DeepSeek-V4 Open MoE Long-Context Efficiency
Key Questions
What are the key specs of DeepSeek-V4?
DeepSeek-V4/Pro is a 1.6T MoE model supporting 1M-token context with hybrid CSA/HCA attention, reducing FLOPs by 27% and KV cache by 10% vs V3. It includes mHC stability and Muon optimization.
How does DeepSeek-V4 perform on benchmarks?
It crushes MMLU-Pro and SuperGPQA, rivaling Opus and GPT-5 on reasoning, math, and coding tasks. This positions it as a leader in open-source scaling.
What innovations enable DeepSeek-V4's long-context efficiency?
Hybrid CSA/HCA attention and MoE architecture enable 1M context with lower compute. It accelerates long-context agents amid Nemotron/CluE trends.
Is DeepSeek-V4 adapted for specific hardware?
Yes, it's adapted for Huawei chips, broadening accessibility. A preview version was released for such platforms.

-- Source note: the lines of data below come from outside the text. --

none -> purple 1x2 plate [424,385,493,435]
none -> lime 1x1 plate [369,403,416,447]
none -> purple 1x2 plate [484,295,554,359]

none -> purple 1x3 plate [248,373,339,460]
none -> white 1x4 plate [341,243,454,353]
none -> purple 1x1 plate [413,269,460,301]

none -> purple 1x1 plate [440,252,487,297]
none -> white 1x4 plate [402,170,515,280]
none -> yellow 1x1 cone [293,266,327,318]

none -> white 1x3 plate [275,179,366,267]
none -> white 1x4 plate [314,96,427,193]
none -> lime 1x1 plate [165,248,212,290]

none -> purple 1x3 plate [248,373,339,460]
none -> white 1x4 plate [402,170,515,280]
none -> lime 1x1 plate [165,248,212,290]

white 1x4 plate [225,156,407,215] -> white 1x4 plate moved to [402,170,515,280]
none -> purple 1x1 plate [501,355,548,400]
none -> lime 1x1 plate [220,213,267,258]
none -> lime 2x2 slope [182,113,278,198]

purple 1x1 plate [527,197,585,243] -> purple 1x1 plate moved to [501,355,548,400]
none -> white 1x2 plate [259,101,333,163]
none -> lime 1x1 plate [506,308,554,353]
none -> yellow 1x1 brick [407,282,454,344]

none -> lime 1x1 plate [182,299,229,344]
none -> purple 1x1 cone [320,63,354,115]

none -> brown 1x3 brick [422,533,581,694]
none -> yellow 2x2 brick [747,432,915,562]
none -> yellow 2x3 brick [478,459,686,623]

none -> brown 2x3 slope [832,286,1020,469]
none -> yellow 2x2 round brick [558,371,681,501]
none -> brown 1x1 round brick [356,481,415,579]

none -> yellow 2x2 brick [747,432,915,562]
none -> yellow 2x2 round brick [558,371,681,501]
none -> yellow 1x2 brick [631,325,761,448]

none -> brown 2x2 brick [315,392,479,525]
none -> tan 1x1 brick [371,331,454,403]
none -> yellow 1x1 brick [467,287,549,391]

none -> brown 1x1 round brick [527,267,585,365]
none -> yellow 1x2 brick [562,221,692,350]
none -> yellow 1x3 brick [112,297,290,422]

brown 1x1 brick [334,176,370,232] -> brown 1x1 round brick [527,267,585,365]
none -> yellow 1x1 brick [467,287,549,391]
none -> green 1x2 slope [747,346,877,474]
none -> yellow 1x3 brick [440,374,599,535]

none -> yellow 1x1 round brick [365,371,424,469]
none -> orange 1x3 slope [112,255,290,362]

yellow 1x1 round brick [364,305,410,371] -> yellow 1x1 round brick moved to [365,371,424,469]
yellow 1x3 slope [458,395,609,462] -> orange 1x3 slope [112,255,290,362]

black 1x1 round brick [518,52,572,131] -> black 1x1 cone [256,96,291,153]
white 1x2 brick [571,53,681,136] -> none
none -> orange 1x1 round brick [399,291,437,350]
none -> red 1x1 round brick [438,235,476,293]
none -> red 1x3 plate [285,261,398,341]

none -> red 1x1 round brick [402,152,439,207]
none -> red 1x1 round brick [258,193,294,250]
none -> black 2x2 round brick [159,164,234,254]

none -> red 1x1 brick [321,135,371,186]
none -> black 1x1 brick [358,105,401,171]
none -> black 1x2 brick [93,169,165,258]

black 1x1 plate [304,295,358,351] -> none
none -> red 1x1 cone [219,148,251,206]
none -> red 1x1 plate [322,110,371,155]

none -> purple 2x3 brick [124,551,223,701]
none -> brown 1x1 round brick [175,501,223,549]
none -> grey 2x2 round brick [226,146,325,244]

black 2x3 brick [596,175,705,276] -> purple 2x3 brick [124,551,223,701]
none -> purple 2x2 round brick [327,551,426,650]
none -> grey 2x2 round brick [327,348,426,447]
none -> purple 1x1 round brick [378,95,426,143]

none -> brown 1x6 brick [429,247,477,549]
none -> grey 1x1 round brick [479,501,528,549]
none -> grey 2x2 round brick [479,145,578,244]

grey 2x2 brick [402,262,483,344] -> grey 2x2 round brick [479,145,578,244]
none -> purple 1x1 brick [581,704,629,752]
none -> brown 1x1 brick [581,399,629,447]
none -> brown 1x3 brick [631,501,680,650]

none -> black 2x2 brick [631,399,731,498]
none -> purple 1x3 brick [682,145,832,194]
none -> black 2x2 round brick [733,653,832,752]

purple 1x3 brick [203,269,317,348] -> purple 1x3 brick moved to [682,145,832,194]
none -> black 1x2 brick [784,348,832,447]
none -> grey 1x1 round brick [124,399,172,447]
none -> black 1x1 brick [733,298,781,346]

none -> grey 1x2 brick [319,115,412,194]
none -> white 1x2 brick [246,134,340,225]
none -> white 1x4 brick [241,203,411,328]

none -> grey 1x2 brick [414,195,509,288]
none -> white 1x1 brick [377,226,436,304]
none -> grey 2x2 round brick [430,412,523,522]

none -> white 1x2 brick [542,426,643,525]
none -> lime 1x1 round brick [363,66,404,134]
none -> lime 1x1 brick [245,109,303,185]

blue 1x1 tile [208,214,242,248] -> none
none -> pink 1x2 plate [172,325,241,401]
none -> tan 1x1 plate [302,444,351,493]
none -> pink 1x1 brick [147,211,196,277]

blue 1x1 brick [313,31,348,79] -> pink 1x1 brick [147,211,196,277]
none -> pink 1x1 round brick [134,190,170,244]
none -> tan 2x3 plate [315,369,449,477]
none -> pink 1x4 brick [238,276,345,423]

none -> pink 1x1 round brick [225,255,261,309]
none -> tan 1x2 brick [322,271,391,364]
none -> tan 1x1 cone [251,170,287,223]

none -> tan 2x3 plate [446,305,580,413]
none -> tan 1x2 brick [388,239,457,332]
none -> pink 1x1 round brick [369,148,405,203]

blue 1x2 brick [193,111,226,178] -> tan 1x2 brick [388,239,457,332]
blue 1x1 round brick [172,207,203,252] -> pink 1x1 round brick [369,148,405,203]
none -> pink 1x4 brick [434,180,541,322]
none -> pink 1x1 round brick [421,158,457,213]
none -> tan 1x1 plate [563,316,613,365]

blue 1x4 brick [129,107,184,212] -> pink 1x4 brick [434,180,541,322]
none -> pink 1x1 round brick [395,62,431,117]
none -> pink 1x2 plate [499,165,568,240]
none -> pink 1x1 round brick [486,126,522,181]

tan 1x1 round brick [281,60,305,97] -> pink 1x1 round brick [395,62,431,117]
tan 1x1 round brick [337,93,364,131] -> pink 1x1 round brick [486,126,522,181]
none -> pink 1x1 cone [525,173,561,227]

What implications does DeepSeek-V4 have for open-source AI?
It ships high-performance models cheaply, countering agentic AI price hikes and usage caps. This boosts open-source scaling for advanced agents.
DeepSeek-V4/Pro 1.6T MoE hits 1M-token context with hybrid CSA/HCA attention (27% FLOPs/10% KV vs V3), mHC stability, Muon opt; crushes MMLU-Pro/SuperGPQA, rivals Opus/GPT-5 on reasoning/math/coding. Accelerates open-source scaling for long-context agents amid Nemotron/CluE trends.